6. Le autorizzazioni dei centri privati di riproduzione di fauna selvatica allo stato naturale, delle aziende faunistico venatorie, delle aziende agrituristico venatorie e delle aree per l’addestramento, l’allenamento e le gare per cani, in corso alla data di entrata in vigore del presente regolamento, decadono alla data di scadenza dei piani faunistico venatori provinciali vigenti.

 

     Art. 116. Abrogazioni

1. Dalla data di entrata in vigore del presente regolamento sono abrogati:

a) il regolamento emanato con decreto del Presidente della Giunta regionale 25 febbraio 2004, n. 13/R (Testo Unico dei regolamenti di attuazione della legge regionale 12 gennaio 1994, n. 3 “recepimento della legge 11 febbraio 1992, n. 157 – Norme per la protezione della fauna selvatica omeoterma e per il prelievo venatorio”);

b) il regolamento emanato con decreto del Presidente della Giunta regionale 16 dicembre 2008, n. 65/R (Regolamento per la gestione faunistico venatoria del cervo appenninico).

2. Dalla data di entrata in vigore del presente regolamento cessano di aver applicazione le norme della deliberazione del Consiglio regionale 12 luglio 1994, n. 292 (Indirizzi regionali di programmazione faunistico venatoria).
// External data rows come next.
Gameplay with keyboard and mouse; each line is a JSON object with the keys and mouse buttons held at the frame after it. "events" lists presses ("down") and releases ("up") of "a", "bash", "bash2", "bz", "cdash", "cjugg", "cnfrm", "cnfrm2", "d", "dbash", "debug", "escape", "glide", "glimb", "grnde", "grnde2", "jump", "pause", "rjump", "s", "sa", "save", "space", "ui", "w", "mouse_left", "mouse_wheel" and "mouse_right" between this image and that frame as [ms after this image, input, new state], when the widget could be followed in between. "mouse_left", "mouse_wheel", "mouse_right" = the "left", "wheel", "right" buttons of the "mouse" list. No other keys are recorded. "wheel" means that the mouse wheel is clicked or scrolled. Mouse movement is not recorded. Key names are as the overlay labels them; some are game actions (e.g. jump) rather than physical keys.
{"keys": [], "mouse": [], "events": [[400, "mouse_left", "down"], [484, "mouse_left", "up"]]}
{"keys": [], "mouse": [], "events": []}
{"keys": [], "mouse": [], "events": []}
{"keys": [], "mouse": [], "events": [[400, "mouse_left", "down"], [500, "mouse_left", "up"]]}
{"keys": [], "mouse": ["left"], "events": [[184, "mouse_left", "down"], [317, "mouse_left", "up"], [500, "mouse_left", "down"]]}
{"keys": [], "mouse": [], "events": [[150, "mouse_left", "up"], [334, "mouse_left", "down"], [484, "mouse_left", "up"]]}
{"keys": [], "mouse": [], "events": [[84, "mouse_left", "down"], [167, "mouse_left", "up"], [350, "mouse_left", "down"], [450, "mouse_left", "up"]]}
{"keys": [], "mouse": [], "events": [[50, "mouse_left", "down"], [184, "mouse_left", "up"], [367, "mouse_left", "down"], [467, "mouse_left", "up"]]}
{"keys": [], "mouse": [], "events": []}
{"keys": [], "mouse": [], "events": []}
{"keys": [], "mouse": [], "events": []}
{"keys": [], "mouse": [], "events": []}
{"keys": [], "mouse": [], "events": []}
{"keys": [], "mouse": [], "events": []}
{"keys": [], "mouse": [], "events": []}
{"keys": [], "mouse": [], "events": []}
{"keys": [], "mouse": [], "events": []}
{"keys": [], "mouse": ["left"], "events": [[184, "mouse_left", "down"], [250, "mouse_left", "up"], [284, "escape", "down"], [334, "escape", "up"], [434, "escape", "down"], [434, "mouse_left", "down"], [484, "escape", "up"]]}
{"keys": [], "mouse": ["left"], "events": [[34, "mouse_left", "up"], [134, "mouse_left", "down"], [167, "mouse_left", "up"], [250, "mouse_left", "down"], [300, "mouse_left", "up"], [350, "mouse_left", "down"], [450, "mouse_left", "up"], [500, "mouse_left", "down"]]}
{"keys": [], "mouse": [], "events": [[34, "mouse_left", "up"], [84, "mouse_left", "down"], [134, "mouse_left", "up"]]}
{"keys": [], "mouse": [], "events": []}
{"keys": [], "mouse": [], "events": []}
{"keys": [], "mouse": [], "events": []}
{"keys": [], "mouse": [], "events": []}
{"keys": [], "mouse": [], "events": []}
[1] Abrogato dall'art. 98 del D.P.G.R. 5 settembre 2017, n. 48/R.

[2] Articolo così sostituito dall'art. 1 del D.P.G.R. 17 settembre 2012, n. 51/R.

[3] Comma così sostituito dall'art. 2 del D.P.G.R. 17 settembre 2012, n. 51/R.

[4] Comma così modificato dall'art. 3 del D.P.G.R. 17 settembre 2012, n. 51/R.

[5] Comma così modificato dall'art. 4 del D.P.G.R. 17 settembre 2012, n. 51/R.

[6] Comma così sostituito dall'art. 5 del D.P.G.R. 17 settembre 2012, n. 51/R.

[7] Articolo così sostituito dall'art. 6 del D.P.G.R. 17 settembre 2012, n. 51/R.

[8] Comma così modificato dall'art. 7 del D.P.G.R. 17 settembre 2012, n. 51/R.

[9] Comma così modificato dall'art. 7 del D.P.G.R. 17 settembre 2012, n. 51/R.

[10] Comma così sostituito dall'art. 8 del D.P.G.R. 17 settembre 2012, n. 51/R.

[11] Comma così sostituito dall'art. 9 del D.P.G.R. 17 settembre 2012, n. 51/R.

[12] Comma così modificato dall'art. 10 del D.P.G.R. 17 settembre 2012, n. 51/R.

[13] Comma inserito dall'art. 11 del D.P.G.R. 17 settembre 2012, n. 51/R.

[14] Comma così modificato dall'art. 12 del D.P.G.R. 17 settembre 2012, n. 51/R.

[15] Comma così modificato dall'art. 13 del D.P.G.R. 17 settembre 2012, n. 51/R.

[16] Comma così modificato dall'art. 14 del D.P.G.R. 17 settembre 2012, n. 51/R.

[17] Comma abrogato dall'art. 15 del D.P.G.R. 17 settembre 2012, n. 51/R.